The debate has been raging for some time on the topic of executable content in e-mail, and the desirability of e-mail as a file-transfer protocol. Until Outlook 2003 introduced the "convert all to plain-text" option for viewing new e-mail, just plain HTML in the message portion could be used to do Bad Stuff. Part of the problem is defining just what 'executable content' is.

E-mail as a file-transfer protocol is a fairly poor choice. Even today, binary code send in e-mail has to be converted to 7-bit ASCII before being transmitted over the internet by SMTP. Extensions exist to permit 8-bit transfer (and thus savings), but enough weird e-mail systems exist out there that staying with 7-bit is needed.
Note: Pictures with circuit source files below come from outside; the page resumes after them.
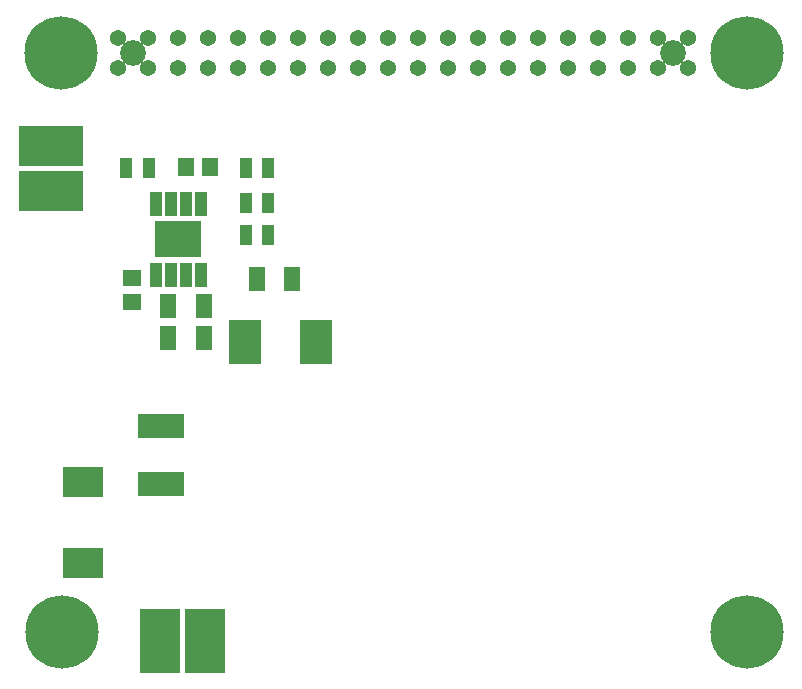
<source format=gbr>
G04 #@! TF.GenerationSoftware,KiCad,Pcbnew,(5.1.2)-2*
G04 #@! TF.CreationDate,2020-02-14T14:24:33-05:00*
G04 #@! TF.ProjectId,rpi-power-supply,7270692d-706f-4776-9572-2d737570706c,rev?*
G04 #@! TF.SameCoordinates,Original*
G04 #@! TF.FileFunction,Soldermask,Top*
G04 #@! TF.FilePolarity,Negative*
%FSLAX46Y46*%
G04 Gerber Fmt 4.6, Leading zero omitted, Abs format (unit mm)*
G04 Created by KiCad (PCBNEW (5.1.2)-2) date 2020-02-14 14:24:33*
%MOMM*%
%LPD*%
G04 APERTURE LIST*
%ADD10R,1.400000X2.000000*%
%ADD11R,1.400000X1.650000*%
%ADD12R,1.650000X1.400000*%
%ADD13R,3.490000X2.600000*%
%ADD14R,3.900000X2.000000*%
%ADD15R,3.910000X3.020000*%
%ADD16R,1.010000X2.000000*%
%ADD17R,2.750000X3.800000*%
%ADD18R,1.100000X1.700000*%
%ADD19R,3.400000X5.400000*%
%ADD20R,5.400000X3.400000*%
%ADD21C,6.200000*%
%ADD22C,1.365200*%
%ADD23C,2.178000*%
G04 APERTURE END LIST*
D10*
X137040000Y-97790000D03*
X140040000Y-97790000D03*
X137040000Y-100490000D03*
X140040000Y-100490000D03*
D11*
X138540000Y-85990000D03*
X140540000Y-85990000D03*
D12*
X133980000Y-97400000D03*
X133980000Y-95400000D03*
D10*
X147540000Y-95490000D03*
X144540000Y-95490000D03*
D13*
X129800000Y-119510000D03*
X129800000Y-112690000D03*
D14*
X136400000Y-107960000D03*
X136400000Y-112840000D03*
D15*
X137860000Y-92120000D03*
D16*
X135955000Y-89120000D03*
X137225000Y-89120000D03*
X138495000Y-89120000D03*
X139765000Y-89120000D03*
X139765000Y-95120000D03*
X138495000Y-95120000D03*
X137225000Y-95120000D03*
X135955000Y-95120000D03*
D17*
X149565000Y-100790000D03*
X143515000Y-100790000D03*
D18*
X133490000Y-86040000D03*
X135390000Y-86040000D03*
X143590000Y-86040000D03*
X145490000Y-86040000D03*
X143590000Y-89040000D03*
X145490000Y-89040000D03*
X145490000Y-91790000D03*
X143590000Y-91790000D03*
D19*
X136300000Y-126100000D03*
D20*
X127100000Y-88000000D03*
D19*
X140100000Y-126100000D03*
D20*
X127100000Y-84200000D03*
D21*
X127980000Y-76350000D03*
X185990000Y-76340000D03*
X185990000Y-125350000D03*
X128000000Y-125340000D03*
D22*
X160730000Y-77600000D03*
X158190000Y-77600000D03*
X163270000Y-77600000D03*
X165810000Y-77600000D03*
X175970000Y-77600000D03*
X173430000Y-77600000D03*
X168350000Y-77600000D03*
X170890000Y-77600000D03*
X178510000Y-77600000D03*
X181050000Y-77600000D03*
X155650000Y-77600000D03*
X153110000Y-77600000D03*
X145490000Y-77600000D03*
X142950000Y-77600000D03*
X148030000Y-77600000D03*
X150570000Y-77600000D03*
X140410000Y-77600000D03*
X137870000Y-77600000D03*
X132790000Y-77600000D03*
X135330000Y-77600000D03*
X135330000Y-75060000D03*
X132790000Y-75060000D03*
X137870000Y-75060000D03*
X140410000Y-75060000D03*
X150570000Y-75060000D03*
X148030000Y-75060000D03*
X142950000Y-75060000D03*
X145490000Y-75060000D03*
X153110000Y-75060000D03*
X155650000Y-75060000D03*
X181050000Y-75060000D03*
X178510000Y-75060000D03*
X170890000Y-75060000D03*
X168350000Y-75060000D03*
X173430000Y-75060000D03*
X175970000Y-75060000D03*
X165810000Y-75060000D03*
X163270000Y-75060000D03*
X158190000Y-75060000D03*
X160730000Y-75060000D03*
D23*
X134060000Y-76330000D03*
X179780000Y-76330000D03*
M02*

</source>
Therefore, you get a size penalty for sending binaries (like Word documents) as attachments. This is the main reason mail administrators put attachment-size limits into place, because that size problem becomes very obvious when mailing 652mb cd-rom images.

Add into that, the fact that different e-mail systems handle the single-attachment/multiple-recipient problem (think of that retirement party notice you got last week, with the Word document containing the bouncing balloons image, and cheery music, sent to the entire department) differently, and you have another issue. Some send the same file to each person individually. Others save the file in one spot and send pointers to that file to the recipients. Both methods have their good and bad points.

And the source of the problem: attachments are very easy for the end-user to figure out, so they use them a lot. Weaning them folk off of attachments and onto another system will take effort. Lots of effort. If it is even possible.